• _Task material_:

# # #

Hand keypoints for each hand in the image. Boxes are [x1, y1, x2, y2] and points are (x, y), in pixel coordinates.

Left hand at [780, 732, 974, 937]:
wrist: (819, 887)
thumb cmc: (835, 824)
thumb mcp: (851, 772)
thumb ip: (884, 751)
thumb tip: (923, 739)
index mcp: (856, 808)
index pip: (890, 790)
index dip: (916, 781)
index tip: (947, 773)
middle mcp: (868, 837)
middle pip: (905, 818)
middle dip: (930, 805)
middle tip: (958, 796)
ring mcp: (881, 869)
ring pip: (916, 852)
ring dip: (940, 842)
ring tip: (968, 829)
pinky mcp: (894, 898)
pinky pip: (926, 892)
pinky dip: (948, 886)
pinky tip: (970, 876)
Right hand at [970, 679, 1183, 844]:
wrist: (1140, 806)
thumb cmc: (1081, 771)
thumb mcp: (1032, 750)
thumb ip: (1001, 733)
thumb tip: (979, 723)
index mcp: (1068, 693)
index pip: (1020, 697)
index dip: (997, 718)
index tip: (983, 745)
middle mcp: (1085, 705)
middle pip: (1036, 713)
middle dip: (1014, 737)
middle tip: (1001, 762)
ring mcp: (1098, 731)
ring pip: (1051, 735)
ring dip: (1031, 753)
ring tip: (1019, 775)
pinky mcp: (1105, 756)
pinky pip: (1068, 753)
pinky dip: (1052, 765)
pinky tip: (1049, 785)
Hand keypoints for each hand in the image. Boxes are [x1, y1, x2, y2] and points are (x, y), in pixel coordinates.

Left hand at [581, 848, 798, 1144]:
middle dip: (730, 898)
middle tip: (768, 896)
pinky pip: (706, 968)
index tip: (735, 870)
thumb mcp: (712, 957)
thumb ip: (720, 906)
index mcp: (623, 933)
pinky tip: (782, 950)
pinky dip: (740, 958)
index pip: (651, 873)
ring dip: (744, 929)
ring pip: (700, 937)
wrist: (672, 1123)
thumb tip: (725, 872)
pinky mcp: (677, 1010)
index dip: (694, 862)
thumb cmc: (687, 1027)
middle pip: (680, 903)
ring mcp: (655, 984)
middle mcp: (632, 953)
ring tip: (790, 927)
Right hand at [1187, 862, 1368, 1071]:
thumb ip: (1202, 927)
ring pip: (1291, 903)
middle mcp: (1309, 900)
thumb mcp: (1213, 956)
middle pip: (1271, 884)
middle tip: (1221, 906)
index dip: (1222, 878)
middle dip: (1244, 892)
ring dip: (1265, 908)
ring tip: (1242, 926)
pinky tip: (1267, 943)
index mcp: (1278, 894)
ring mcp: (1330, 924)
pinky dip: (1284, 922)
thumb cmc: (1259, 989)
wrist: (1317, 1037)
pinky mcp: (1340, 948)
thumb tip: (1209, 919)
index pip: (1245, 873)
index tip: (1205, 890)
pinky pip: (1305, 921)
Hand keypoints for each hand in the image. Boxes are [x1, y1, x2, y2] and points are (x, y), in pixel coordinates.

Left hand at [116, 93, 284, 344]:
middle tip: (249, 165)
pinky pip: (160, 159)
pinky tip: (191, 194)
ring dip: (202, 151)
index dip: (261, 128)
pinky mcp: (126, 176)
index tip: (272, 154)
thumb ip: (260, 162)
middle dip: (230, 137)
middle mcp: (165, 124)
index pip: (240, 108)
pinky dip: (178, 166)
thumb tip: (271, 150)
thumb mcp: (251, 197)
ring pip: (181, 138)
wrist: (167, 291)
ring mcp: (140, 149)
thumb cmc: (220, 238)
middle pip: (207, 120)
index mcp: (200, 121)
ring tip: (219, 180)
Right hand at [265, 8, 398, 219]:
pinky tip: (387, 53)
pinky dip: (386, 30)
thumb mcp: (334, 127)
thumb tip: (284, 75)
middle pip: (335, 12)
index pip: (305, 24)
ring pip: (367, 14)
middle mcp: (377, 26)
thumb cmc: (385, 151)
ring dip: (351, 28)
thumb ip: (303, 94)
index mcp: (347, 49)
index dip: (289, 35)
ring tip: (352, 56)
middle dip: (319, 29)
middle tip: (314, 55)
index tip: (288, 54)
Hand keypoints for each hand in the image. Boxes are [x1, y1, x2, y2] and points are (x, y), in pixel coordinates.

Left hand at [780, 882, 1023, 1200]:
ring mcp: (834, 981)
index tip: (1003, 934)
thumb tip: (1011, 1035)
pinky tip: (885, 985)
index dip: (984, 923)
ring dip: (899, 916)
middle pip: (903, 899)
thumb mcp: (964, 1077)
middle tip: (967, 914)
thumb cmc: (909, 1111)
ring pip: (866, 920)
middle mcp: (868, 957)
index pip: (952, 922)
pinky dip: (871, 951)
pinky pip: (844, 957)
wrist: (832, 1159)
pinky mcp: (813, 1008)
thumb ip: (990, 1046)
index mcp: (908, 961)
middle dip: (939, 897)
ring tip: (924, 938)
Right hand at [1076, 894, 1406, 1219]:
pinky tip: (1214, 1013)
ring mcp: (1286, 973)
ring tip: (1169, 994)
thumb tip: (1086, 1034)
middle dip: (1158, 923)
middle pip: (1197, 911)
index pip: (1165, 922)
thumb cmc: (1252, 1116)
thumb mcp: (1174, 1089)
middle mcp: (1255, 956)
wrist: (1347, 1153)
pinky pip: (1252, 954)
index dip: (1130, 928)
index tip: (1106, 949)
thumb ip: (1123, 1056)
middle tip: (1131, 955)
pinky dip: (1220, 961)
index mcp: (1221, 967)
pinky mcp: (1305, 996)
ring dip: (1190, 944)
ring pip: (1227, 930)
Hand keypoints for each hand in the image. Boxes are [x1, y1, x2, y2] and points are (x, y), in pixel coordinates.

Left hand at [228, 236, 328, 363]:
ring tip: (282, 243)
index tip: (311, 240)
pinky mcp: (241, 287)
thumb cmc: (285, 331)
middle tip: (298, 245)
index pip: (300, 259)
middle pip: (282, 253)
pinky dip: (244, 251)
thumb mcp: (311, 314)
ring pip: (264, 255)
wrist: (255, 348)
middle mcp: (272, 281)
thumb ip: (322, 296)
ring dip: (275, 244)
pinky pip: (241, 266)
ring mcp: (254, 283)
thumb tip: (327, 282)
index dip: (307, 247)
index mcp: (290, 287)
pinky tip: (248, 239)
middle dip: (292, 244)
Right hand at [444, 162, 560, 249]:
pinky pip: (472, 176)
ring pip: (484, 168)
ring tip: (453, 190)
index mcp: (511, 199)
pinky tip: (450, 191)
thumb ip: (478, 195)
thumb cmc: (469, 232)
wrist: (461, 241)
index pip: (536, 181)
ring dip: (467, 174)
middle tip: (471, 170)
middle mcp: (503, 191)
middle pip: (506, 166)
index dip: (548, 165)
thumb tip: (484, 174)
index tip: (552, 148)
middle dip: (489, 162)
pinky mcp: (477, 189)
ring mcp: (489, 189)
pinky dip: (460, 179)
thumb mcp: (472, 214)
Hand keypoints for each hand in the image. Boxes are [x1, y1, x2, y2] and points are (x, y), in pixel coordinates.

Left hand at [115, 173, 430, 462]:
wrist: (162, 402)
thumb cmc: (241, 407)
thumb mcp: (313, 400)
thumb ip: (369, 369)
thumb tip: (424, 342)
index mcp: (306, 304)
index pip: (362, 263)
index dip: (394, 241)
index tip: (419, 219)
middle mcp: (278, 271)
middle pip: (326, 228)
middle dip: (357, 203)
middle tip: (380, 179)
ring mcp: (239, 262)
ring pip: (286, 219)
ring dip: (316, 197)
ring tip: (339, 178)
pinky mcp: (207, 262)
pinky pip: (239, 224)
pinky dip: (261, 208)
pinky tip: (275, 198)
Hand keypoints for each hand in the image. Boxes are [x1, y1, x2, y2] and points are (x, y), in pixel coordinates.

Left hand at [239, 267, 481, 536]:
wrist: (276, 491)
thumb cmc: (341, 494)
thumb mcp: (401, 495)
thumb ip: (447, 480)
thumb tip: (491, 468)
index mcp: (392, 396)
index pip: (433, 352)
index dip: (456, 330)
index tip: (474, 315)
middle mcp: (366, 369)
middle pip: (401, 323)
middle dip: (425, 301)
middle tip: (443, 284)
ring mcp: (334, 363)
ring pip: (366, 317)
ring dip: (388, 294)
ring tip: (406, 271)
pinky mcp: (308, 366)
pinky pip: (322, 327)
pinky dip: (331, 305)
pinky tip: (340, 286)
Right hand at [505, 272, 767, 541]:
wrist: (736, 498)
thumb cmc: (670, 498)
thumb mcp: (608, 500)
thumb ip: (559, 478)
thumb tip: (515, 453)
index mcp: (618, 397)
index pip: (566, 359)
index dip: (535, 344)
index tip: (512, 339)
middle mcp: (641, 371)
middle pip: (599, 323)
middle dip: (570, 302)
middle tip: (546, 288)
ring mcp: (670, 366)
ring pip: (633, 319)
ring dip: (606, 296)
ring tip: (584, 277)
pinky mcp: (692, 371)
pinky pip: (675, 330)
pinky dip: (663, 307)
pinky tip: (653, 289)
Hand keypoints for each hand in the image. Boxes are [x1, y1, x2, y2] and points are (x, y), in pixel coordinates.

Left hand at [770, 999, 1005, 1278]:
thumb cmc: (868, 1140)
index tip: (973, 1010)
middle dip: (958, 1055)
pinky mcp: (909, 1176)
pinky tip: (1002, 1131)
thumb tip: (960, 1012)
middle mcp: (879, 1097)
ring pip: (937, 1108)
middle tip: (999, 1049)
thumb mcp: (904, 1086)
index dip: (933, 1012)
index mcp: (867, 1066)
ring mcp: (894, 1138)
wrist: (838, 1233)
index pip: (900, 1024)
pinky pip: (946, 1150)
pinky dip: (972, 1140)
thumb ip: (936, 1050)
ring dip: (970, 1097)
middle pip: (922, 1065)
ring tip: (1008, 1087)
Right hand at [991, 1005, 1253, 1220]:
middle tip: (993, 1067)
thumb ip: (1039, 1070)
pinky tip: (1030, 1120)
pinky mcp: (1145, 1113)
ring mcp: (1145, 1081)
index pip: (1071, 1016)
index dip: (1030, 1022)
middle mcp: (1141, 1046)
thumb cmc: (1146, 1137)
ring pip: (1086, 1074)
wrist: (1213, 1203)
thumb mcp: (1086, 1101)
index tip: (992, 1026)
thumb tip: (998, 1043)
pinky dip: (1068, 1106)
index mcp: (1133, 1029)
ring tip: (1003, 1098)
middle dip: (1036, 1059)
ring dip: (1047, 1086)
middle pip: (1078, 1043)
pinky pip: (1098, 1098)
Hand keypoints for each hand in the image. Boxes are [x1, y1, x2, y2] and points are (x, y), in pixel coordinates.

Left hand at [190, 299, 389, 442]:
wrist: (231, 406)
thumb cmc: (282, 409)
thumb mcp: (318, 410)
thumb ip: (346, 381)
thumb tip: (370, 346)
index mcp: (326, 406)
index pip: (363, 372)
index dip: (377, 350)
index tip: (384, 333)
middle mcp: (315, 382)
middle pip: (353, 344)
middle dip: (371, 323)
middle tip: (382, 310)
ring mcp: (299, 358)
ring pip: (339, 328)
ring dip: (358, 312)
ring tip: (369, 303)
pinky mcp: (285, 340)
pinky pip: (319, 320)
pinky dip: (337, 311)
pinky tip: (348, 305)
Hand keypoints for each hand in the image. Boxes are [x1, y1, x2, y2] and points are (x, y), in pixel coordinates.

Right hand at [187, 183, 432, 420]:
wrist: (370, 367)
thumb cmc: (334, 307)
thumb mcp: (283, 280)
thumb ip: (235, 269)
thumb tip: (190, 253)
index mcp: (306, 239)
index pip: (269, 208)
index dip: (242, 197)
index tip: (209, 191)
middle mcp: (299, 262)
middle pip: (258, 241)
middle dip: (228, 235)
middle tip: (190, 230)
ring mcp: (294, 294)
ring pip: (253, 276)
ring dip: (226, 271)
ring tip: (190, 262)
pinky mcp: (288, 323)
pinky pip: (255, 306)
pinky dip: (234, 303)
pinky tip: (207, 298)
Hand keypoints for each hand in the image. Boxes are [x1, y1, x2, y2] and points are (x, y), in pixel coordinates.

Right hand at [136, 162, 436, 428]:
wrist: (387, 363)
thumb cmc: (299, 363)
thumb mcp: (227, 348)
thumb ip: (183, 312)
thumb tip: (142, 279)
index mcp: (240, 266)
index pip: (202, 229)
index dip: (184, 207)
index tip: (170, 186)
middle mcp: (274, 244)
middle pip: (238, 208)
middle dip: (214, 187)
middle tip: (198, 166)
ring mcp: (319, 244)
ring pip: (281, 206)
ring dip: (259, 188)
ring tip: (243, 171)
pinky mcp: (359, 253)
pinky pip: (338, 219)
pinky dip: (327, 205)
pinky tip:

# # #

• _What is required_:
All that should be written out is the stretch of lines above between the one holding "pinky pip: (322, 327)" and the one holding "index tip: (973, 1010)", inclusive, exactly as given.

• _Answer box_:
pinky pip: (322, 327)
pinky dip: (331, 305)
pinky tip: (340, 286)
Right hand at [505, 272, 767, 541]:
wrist: (736, 498)
thumb cmc: (670, 498)
thumb mcp: (608, 500)
thumb ip: (559, 478)
thumb tip: (515, 453)
index mcp: (618, 397)
index pip: (566, 359)
index dip: (535, 344)
index tip: (512, 339)
middle mcp: (641, 371)
middle pip: (599, 323)
middle dip: (570, 302)
middle tip: (546, 288)
ring mcp: (670, 366)
ring pip: (633, 319)
ring dip: (606, 296)
ring tip: (584, 277)
pinky mcp: (692, 371)
pinky pip: (675, 330)
pinky dip: (663, 307)
pinky tip: (653, 289)
Hand keypoints for each hand in the image. Boxes are [x1, y1, x2, y2] and points are (x, y), in pixel coordinates.

Left hand at [770, 999, 1005, 1278]:
thumb cmc: (868, 1140)
index tip: (973, 1010)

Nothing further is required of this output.